**Work to do**
In the bathing suit post below, which movie was seen before the trip to the mall?

**Text block**
Covering myself to make sure nothing is left to chance is my main priority. I don’t want anyone going blind because of a wardrobe malfunction! So you can imagine my horror when one of the items on the list of what to bring to my vegan boot camp was a BATHING SUIT!!!!! WTF????

This is when you hear the music from the shower scene in the movie Psycho along with blood curdling screams (mine and anyone else who has to actually look at me and a BATHING SUIT!!!)!!!  DEAR GOD!!! THE HUMANITY!!!

OK Helen, take a deep breath and focus. Sometimes reliving the horror is as bad as the actual event.

So I put off the search for the perfect bathing suit as long as I could. FInally, the day before I was due to leave, I went on my quest to to find the suit. I have read about the “Miracle Suit” that claims to take pounds off you. I wondered how many pounds; 5 -10 -15 maybe? WELL I NEEDED A SUIT TO REMOVE 100 FREAKING POUNDS!!!! The search would not be easy and I only had a couple of hours to find it.

First we went to see True Grit (great movie) for my last (for a while anyway) movie popcorn fix. I needed to prime the pity pump before the impossible dream of finding that SUPER Miracle Suit that takes off 100 ugly, cellulited pounds! After the movie I went across the street to the mall while Sir C went to run his own errands. I did not want him to see me in the state in which I knew I would be on and during my search. Somethings are still best left to the imagination.

**Segmentation listing**
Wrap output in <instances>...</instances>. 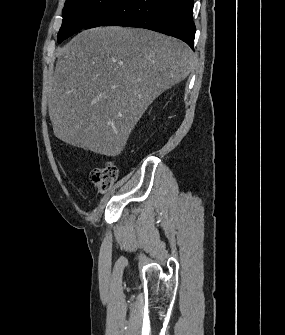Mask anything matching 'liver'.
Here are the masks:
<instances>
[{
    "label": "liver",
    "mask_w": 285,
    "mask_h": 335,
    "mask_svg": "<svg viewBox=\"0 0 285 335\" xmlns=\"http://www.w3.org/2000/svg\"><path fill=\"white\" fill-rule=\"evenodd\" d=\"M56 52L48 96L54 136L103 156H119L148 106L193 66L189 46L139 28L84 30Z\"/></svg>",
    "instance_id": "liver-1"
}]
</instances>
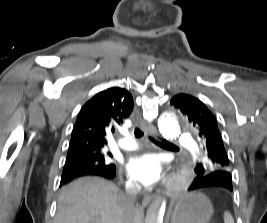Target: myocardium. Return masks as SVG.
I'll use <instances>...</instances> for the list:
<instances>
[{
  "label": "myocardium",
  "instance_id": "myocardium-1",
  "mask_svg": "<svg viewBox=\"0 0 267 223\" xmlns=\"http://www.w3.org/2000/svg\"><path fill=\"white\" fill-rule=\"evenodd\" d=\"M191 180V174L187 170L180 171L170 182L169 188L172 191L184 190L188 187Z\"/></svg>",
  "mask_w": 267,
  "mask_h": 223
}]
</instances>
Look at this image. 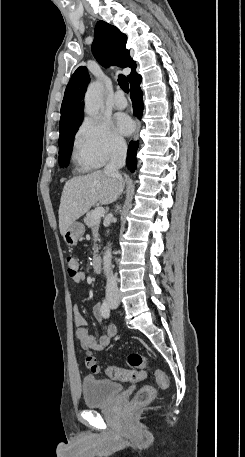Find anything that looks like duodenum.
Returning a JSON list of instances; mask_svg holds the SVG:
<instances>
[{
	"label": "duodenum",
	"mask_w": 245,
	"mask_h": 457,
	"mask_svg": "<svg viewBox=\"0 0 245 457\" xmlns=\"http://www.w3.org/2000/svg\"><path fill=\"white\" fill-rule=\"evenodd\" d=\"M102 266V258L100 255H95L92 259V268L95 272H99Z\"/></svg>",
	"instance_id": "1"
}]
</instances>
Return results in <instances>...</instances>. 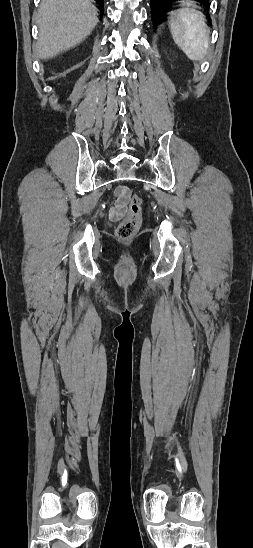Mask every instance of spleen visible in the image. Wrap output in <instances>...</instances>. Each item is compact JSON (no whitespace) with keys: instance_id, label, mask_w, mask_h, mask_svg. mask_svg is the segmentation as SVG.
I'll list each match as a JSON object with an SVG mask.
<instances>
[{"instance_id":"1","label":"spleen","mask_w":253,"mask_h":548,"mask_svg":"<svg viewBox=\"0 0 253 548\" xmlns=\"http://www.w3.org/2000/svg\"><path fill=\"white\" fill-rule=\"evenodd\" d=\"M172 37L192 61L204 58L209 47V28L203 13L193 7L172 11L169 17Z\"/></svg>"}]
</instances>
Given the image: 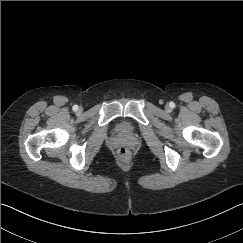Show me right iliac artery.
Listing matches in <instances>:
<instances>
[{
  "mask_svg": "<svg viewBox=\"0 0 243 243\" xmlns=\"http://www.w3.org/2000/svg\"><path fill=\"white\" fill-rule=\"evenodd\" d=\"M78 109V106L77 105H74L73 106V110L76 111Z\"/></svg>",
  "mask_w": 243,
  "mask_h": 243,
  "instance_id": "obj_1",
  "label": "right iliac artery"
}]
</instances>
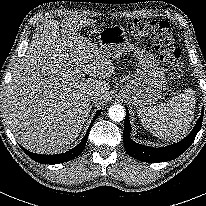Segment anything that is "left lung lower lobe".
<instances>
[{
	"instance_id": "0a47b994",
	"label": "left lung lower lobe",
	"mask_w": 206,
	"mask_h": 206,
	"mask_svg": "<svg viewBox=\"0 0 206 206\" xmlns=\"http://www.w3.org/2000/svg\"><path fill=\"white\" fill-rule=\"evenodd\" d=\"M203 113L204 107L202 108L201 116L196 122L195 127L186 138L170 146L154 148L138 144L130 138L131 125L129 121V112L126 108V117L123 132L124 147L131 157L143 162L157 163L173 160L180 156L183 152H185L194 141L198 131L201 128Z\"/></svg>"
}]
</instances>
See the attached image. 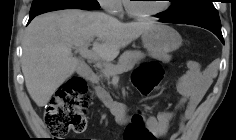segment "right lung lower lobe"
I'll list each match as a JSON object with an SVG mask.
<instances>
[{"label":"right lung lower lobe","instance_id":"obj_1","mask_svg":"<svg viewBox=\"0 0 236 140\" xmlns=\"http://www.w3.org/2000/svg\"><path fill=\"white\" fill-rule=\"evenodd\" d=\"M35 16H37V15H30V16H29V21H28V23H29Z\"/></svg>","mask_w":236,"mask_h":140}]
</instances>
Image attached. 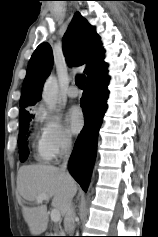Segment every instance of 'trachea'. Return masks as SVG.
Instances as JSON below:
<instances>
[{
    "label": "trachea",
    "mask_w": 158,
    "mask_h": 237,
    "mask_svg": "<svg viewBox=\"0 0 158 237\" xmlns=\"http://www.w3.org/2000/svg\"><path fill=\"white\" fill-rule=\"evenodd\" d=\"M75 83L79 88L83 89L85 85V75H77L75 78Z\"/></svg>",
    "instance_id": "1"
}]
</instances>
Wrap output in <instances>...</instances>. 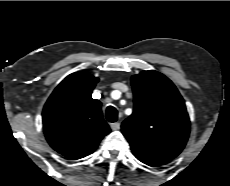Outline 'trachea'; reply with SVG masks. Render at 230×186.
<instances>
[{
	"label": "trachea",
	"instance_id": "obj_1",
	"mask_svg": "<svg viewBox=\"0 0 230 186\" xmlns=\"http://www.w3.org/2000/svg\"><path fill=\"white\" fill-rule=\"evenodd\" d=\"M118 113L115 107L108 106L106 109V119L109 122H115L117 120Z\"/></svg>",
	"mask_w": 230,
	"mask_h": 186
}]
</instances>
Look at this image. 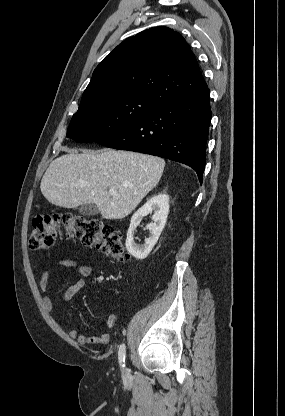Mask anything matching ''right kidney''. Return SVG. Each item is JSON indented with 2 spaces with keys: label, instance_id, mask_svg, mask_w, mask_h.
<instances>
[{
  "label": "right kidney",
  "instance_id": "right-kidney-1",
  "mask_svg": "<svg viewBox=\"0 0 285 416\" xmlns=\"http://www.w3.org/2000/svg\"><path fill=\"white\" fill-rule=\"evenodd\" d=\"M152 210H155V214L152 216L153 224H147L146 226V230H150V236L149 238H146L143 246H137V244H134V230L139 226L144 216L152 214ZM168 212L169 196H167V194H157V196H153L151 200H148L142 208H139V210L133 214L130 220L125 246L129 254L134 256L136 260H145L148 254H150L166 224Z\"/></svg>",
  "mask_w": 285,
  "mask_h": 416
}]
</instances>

**Exercise result**
True Grit.